**ページ**.
####

映画徒然日記Vol.31 「ラスト・エンペラー」
「ラスト・エンペラー」(1978年・イタリア/中国/イギリス)
監督 ベルナルド・ベルトルッチ
脚本 ベルナルド・ベルトルッチ、マーク・ペプロー
製作 ジェレミー・トーマス
音楽 坂本龍一、デイヴィッド・バーン、スー・ツォン
キャスト ジョン・ローン、ピーター・オトゥール、ジョアン・チェン、坂本龍一
2歳で皇帝に即位し、そこから時代に翻弄される愛新覚羅溥儀の半生を描いたものだ
が、正に日本も平成から令和へと時代が移り変わり、5月から令和へ新元号に変わり、
10月に即位礼正伝の儀、11月に大嘗祭が行われた。

####

**提供項目**.
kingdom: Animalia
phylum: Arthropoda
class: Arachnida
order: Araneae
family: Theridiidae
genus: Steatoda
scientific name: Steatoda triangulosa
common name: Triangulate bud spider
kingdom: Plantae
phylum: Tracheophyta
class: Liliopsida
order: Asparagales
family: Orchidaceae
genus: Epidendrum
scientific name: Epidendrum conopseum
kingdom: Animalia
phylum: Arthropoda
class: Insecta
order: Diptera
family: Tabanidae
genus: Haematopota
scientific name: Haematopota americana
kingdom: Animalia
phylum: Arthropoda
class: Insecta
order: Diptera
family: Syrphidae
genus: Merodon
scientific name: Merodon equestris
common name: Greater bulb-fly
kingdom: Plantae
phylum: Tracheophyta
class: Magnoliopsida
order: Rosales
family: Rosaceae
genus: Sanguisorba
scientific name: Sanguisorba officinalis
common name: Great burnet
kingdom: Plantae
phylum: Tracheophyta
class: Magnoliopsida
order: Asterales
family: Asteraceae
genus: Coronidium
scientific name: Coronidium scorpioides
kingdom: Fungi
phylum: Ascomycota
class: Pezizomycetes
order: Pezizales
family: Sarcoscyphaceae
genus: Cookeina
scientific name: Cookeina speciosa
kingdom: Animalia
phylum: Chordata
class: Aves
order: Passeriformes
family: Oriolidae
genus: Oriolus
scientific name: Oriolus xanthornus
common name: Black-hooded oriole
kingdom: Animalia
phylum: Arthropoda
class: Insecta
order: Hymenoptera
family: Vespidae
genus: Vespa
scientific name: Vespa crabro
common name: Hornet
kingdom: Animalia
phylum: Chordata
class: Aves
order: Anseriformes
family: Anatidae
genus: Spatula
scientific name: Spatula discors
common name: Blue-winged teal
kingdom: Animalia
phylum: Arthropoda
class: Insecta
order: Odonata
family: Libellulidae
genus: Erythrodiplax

####

**取り組む課題**.
a) 映画日記でキャストとして挙げられている人名をすべて書き出す。
b) 映画日記の最後の文の後から、内容を書き継いでください。

**課題の解答**.
a) ジョン・ローン、ピーター・オトゥール、ジョアン・チェン、坂本龍一

b)
そんな、今だからこそ鑑賞する意味はあるのではないかと思い、数十年ぶりに再鑑賞。
再鑑賞たが、ほとんど覚えていなかったが、やはり序盤の紫禁城での即位のシーンは鮮
明に記憶に残っていた。
改めて見ても、この作品のスケールの大きさとエキストラの多さには、圧倒される。
故宮博物院での数週間のロケを敢行。
中国政府の許可がおりて世界初で行われたという事も公開当時話題を呼んだ。
今見ても、どのシーンもよく許可が下りたなと思う撮影が行われていて驚かされる。
これは、プロデューサーのジェレミー・トーマスの力の大きさを感じずにはいられな
い。
ベルトルッチの独特の赤・黄などの色彩の美しさを感じつつも
作品の雰囲気は、ジェレミー・トーマスが製作で関わった
大島渚監督の「戦場のメリークリスマス」とも似ている。
坂本龍一は、両方の作品に出演し音楽を担当している。
とにかく、壮大なスケールでどのシーンも華麗だ。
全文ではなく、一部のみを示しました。